Recorded data:
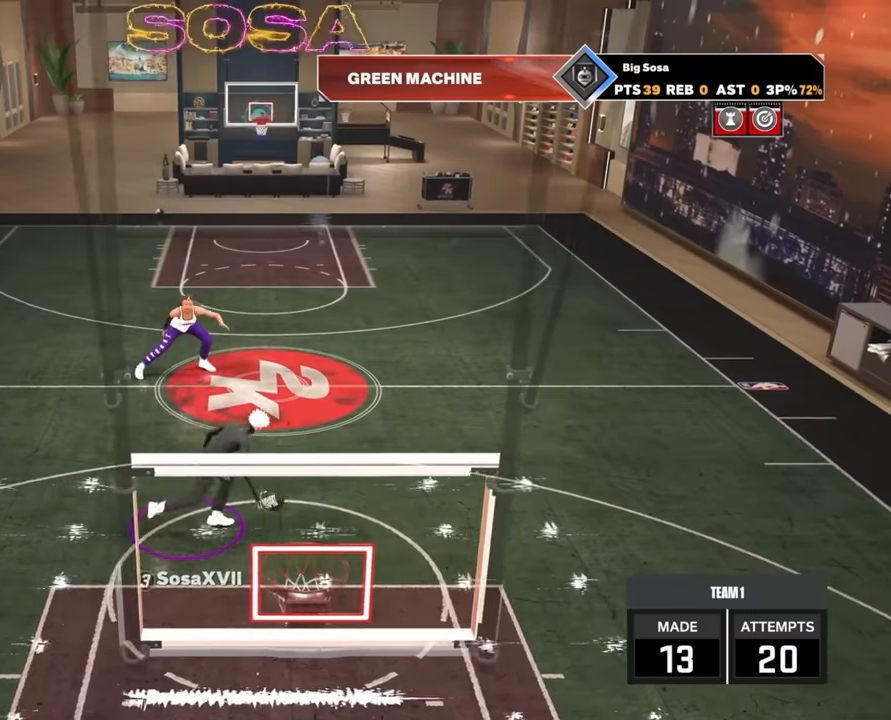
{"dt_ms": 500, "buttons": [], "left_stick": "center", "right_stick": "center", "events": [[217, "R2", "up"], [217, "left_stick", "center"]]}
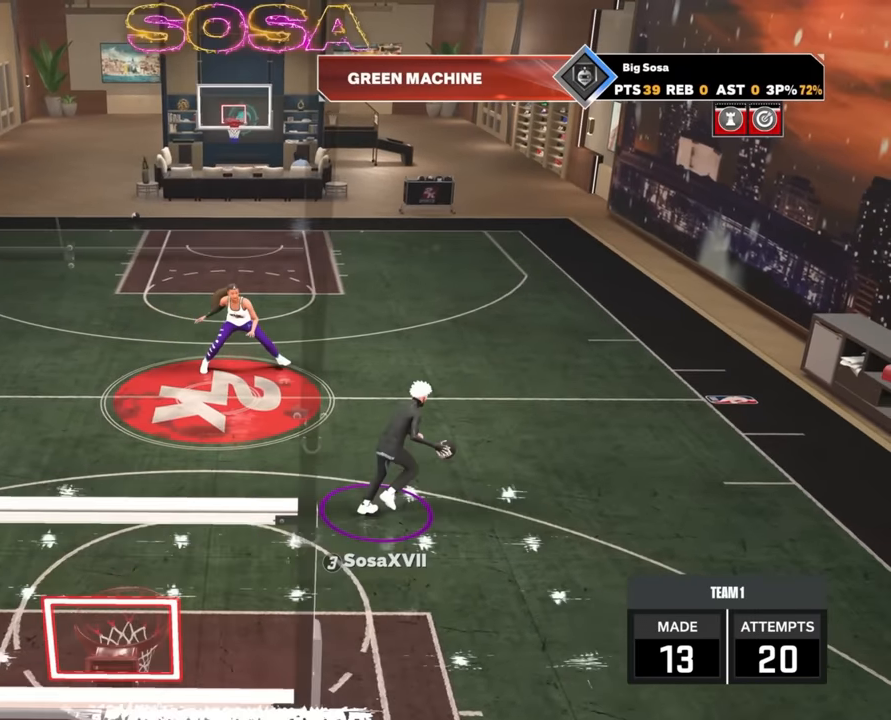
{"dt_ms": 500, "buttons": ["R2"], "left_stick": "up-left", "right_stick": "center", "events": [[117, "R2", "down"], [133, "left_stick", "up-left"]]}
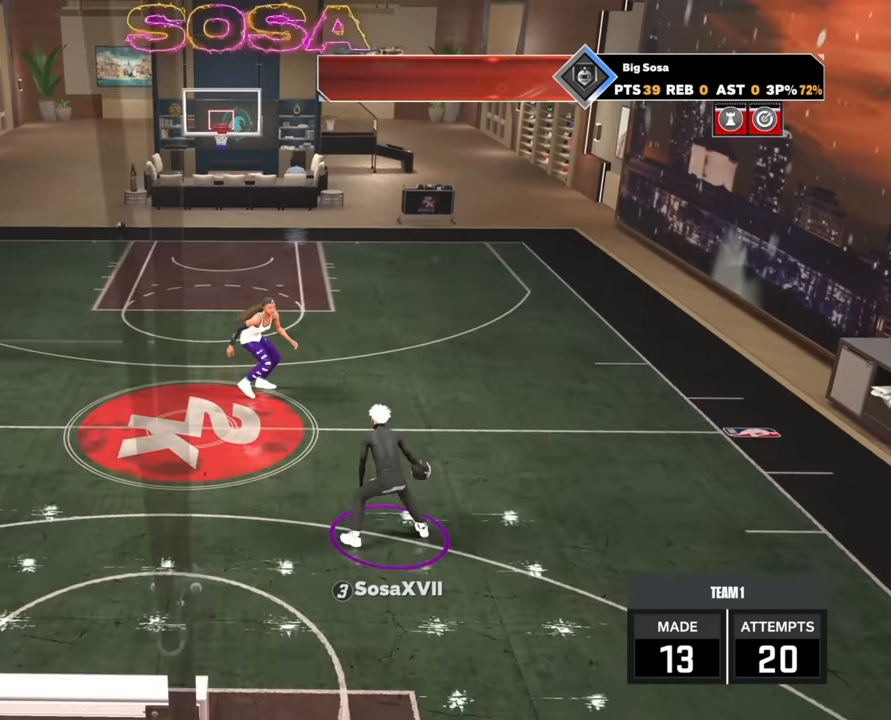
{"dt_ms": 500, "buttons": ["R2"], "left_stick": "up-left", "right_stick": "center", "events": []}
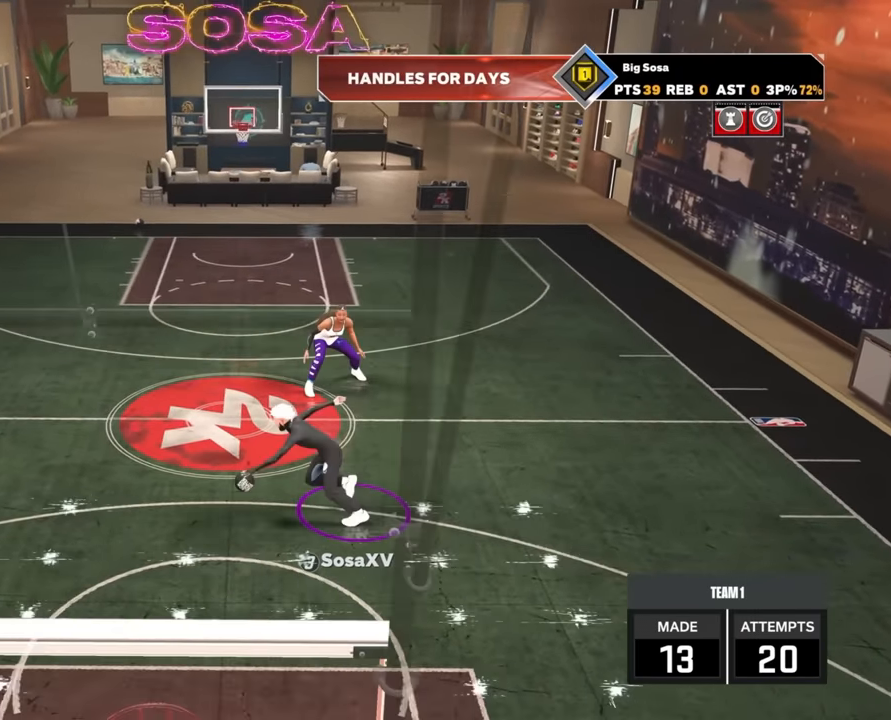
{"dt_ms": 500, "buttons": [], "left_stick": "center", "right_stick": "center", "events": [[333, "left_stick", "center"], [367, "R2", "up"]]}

About this exercise: When you copy the listing, keep every line exactly as it is but leave out all images.

Result of this task:
{"dt_ms": 500, "buttons": [], "left_stick": "center", "right_stick": "center", "events": [[217, "R2", "up"], [217, "left_stick", "center"]]}
{"dt_ms": 500, "buttons": ["R2"], "left_stick": "up-left", "right_stick": "center", "events": [[117, "R2", "down"], [133, "left_stick", "up-left"]]}
{"dt_ms": 500, "buttons": ["R2"], "left_stick": "up-left", "right_stick": "center", "events": []}
{"dt_ms": 500, "buttons": [], "left_stick": "center", "right_stick": "center", "events": [[333, "left_stick", "center"], [367, "R2", "up"]]}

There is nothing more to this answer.